(Supplied records Opens)

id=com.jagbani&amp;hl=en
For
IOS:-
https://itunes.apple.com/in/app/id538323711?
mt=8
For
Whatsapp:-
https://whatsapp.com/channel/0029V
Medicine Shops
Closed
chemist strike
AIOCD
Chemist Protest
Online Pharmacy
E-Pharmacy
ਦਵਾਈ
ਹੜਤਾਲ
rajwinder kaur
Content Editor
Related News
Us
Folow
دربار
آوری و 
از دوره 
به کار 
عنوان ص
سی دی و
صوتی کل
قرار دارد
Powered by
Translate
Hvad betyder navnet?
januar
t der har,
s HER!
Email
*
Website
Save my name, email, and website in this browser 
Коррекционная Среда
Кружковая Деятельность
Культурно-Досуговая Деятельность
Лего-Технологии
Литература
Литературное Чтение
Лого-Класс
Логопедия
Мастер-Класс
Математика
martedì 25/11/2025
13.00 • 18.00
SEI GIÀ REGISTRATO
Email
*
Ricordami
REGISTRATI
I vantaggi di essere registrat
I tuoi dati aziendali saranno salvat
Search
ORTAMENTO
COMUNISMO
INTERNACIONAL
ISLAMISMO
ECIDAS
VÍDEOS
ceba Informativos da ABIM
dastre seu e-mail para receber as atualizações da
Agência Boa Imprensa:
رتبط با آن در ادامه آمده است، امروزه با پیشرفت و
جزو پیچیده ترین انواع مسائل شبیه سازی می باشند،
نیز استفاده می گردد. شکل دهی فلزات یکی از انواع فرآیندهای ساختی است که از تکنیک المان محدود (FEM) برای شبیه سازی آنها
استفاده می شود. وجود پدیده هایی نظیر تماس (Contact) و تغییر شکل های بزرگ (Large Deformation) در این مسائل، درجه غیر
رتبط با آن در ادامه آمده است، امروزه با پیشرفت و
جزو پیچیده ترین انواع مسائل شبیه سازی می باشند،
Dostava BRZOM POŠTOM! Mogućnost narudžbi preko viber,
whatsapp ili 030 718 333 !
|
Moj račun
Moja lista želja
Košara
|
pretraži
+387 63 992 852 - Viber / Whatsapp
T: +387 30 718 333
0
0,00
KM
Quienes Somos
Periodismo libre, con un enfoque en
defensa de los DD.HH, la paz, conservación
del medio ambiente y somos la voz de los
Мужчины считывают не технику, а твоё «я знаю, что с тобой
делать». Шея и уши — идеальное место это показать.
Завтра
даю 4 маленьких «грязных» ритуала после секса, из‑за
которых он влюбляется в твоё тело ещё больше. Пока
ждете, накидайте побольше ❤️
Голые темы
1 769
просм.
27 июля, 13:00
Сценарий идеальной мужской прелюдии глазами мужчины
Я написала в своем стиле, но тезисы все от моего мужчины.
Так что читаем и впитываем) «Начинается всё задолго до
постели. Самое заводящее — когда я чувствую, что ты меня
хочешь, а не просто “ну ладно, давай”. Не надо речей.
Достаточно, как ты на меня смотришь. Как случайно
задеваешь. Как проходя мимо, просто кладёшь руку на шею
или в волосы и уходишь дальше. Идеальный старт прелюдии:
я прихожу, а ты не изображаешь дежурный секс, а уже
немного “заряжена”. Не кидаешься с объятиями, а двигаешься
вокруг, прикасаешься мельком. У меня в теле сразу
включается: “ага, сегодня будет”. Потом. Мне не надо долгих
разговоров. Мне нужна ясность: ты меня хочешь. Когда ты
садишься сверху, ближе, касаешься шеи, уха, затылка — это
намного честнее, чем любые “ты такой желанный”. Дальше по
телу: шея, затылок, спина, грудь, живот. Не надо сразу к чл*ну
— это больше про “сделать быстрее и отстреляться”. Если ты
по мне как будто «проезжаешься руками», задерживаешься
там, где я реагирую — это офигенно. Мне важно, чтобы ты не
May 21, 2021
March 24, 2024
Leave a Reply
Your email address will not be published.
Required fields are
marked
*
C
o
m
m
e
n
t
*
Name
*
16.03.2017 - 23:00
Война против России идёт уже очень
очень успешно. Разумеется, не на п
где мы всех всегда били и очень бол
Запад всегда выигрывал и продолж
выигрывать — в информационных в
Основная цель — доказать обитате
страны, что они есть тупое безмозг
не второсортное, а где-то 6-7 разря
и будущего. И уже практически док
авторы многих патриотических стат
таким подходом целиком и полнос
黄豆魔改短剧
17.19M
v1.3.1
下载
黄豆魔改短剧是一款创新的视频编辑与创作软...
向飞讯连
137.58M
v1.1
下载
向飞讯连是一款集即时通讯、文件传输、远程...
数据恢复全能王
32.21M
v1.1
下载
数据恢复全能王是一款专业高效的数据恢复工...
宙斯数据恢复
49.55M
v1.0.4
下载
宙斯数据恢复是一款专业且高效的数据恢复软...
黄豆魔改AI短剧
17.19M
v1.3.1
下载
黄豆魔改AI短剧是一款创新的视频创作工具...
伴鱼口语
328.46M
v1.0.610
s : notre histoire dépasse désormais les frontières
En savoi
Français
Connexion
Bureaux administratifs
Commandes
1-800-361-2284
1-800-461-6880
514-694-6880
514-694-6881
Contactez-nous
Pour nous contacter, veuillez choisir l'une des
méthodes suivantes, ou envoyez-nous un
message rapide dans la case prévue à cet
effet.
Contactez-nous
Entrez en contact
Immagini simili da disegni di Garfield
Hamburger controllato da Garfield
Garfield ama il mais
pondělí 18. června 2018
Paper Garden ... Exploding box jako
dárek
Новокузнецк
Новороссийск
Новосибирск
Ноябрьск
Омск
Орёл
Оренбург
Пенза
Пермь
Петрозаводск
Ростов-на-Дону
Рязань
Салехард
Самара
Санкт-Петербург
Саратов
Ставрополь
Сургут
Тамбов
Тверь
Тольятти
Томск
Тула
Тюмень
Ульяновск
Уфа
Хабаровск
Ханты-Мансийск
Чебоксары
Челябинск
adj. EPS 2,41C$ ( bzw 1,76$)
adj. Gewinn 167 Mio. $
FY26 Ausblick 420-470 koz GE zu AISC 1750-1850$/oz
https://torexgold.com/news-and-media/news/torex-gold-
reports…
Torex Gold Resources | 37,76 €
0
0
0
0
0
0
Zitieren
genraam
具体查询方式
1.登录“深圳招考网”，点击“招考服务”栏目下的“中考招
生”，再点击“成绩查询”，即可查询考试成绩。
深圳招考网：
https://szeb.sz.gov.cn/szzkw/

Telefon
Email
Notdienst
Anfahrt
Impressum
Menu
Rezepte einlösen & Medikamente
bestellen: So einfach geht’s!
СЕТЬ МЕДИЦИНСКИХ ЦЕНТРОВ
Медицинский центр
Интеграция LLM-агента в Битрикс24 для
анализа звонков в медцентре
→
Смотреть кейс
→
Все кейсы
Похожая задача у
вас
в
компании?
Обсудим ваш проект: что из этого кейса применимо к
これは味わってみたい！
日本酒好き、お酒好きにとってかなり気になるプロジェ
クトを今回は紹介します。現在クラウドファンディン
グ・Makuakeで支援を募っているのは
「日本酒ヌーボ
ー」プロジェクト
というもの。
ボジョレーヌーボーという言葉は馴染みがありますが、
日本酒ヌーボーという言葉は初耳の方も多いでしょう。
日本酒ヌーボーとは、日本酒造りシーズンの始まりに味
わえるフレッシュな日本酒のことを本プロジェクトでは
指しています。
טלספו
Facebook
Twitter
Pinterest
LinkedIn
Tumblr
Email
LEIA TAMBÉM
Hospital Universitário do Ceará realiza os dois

(Supplied records Closes)

## Problem statement
How many lines in the rows contain the string "https"? Reply with the number alone.

## Result below
4